Explain how you have made sure that the sample is random. Explain your methods to get a truly random sample.]
Scatterplot
[Insert a scatterplot graph of the sample using the x and y variables. Include a trend line and regression equation.]
The Pattern
[Based on your graph, define each variable, and explain which variable will be useful for making predictions and why.]
[Describe the association between x and y in the scatterplot and determine its shape. Identify any outliers you see in the graph and explain why these occur and what they represent.]
[If you had a 1,800 square foot house, based on the regression equation in the graph, what price would you choose to list at? Explain.]
,
MAT 240 Descriptive Statistics in Excel Tutorial This tutorial will guide you though the steps necessary to pull out the descriptive statistics of your data using the Analysis tookpak. If you do not have the Office 365 version of Excel, please download the latest version free using the Excel Download Tutorial.
1. Open your data set in Excel. Be sure the Analysis toolpak is enabled.
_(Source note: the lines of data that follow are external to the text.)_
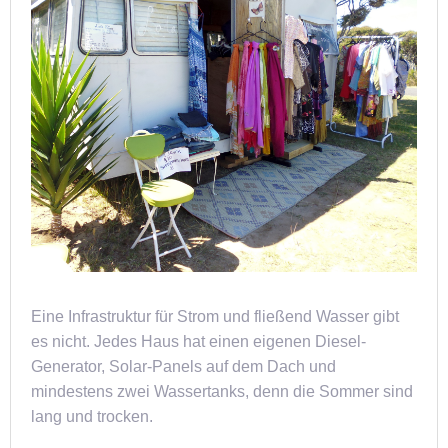
Eine Infrastruktur für Strom und fließend Wasser gibt
es nicht. Jedes Haus hat einen eigenen Diesel-
Generator, Solar-Panels auf dem Dach und
mindestens zwei Wassertanks, denn die Sommer sind
lang und trocken.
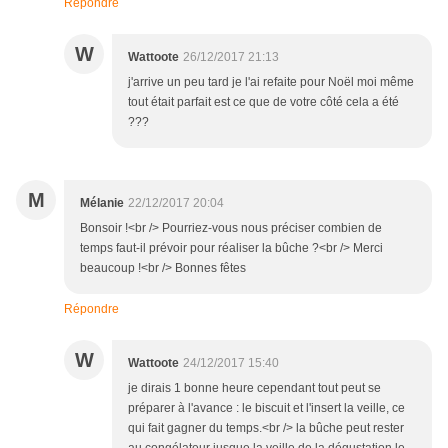
Répondre
W
Wattoote
26/12/2017 21:13
j'arrive un peu tard je l'ai refaite pour Noël moi même
tout était parfait est ce que de votre côté cela a été
???
M
Mélanie
22/12/2017 20:04
Bonsoir !<br /> Pourriez-vous nous préciser combien de
temps faut-il prévoir pour réaliser la bûche ?<br /> Merci
beaucoup !<br /> Bonnes fêtes
Répondre
W
Wattoote
24/12/2017 15:40
je dirais 1 bonne heure cependant tout peut se
préparer à l'avance : le biscuit et l'insert la veille, ce
qui fait gagner du temps.<br /> la bûche peut rester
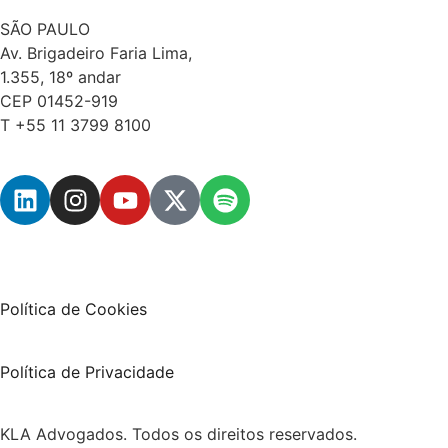
SÃO PAULO
Av. Brigadeiro Faria Lima,
1.355, 18º andar
CEP 01452-919
T +55 11 3799 8100
Política de Cookies
Política de Privacidade
KLA Advogados. Todos os direitos reservados.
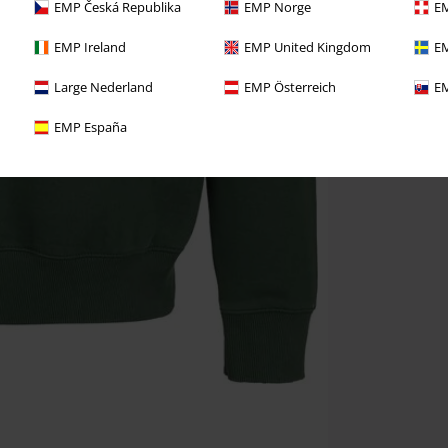
EMP Česká Republika
EMP Norge
EM
EMP Ireland
EMP United Kingdom
EM
Large Nederland
EMP Österreich
EM
EMP España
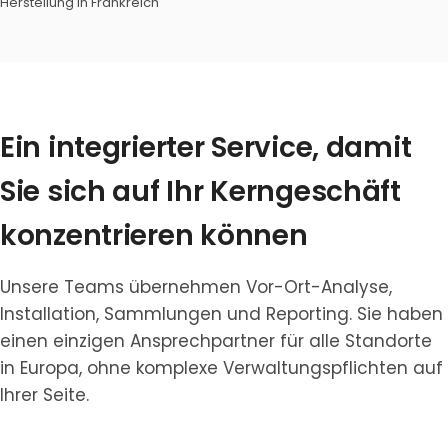
Herstellung in Frankreich
Ein integrierter Service, damit
Sie sich auf Ihr Kerngeschäft
konzentrieren können
Unsere Teams übernehmen Vor-Ort-Analyse,
Installation, Sammlungen und Reporting. Sie haben
einen einzigen Ansprechpartner für alle Standorte
in Europa, ohne komplexe Verwaltungspflichten auf
Ihrer Seite.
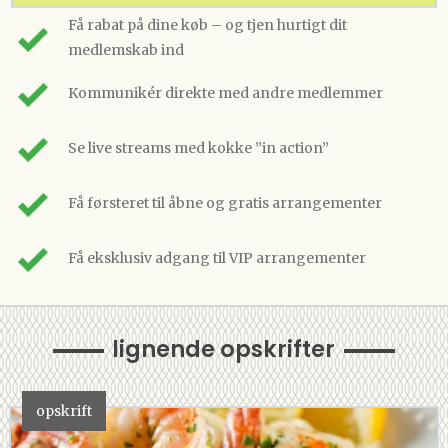
Få rabat på dine køb – og tjen hurtigt dit
medlemskab ind
Kommunikér direkte med andre medlemmer
Se live streams med kokke ”in action”
Få førsteret til åbne og gratis arrangementer
Få eksklusiv adgang til VIP arrangementer
lignende opskrifter
opskrift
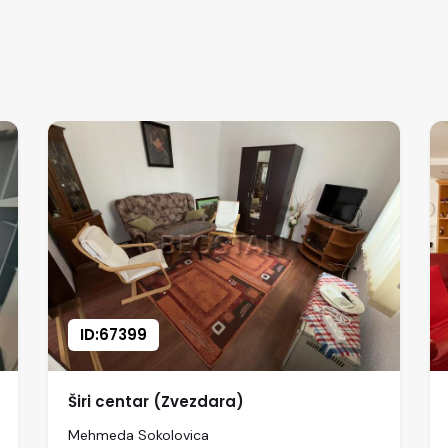
ID:67399
Širi centar (Zvezdara)
Mehmeda Sokolovica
Steps for how to do this are available on the Microsoft support site.
2. Navigate to the data tab and select the Data Analysis tools button
3. Select Descriptive Statistics from the analysis tools window that pops up
4. In the Descriptive statistics window, select input range field, then select all your numerical data
5. Then check the Summary Statistics box and click ok
6. You now should see a new sheet with just your descriptive statistics listed in a chart. Change the titles of the columns to their respective names from your data: median listing price, median dollars per square foot, median square feet. And remove any extraneous information that is not needed for this project.
- MAT 240 Descriptive Statistics in Excel Tutorial
Collepals.com Plagiarism Free Papers
Are you looking for custom essay writing service or even dissertation writing services? Just request for our write my paper service, and we'll match you with the best essay writer in your subject! With an exceptional team of professional academic experts in a wide range of subjects, we can guarantee you an unrivaled quality of custom-written papers.
Get ZERO PLAGIARISM, HUMAN WRITTEN ESSAYS
Why Hire Collepals.com writers to do your paper?
Quality- We are experienced and have access to ample research materials.
We write plagiarism Free Content
Confidential- We never share or sell your personal information to third parties.
Support-Chat with us today! We are always waiting to answer all your questions.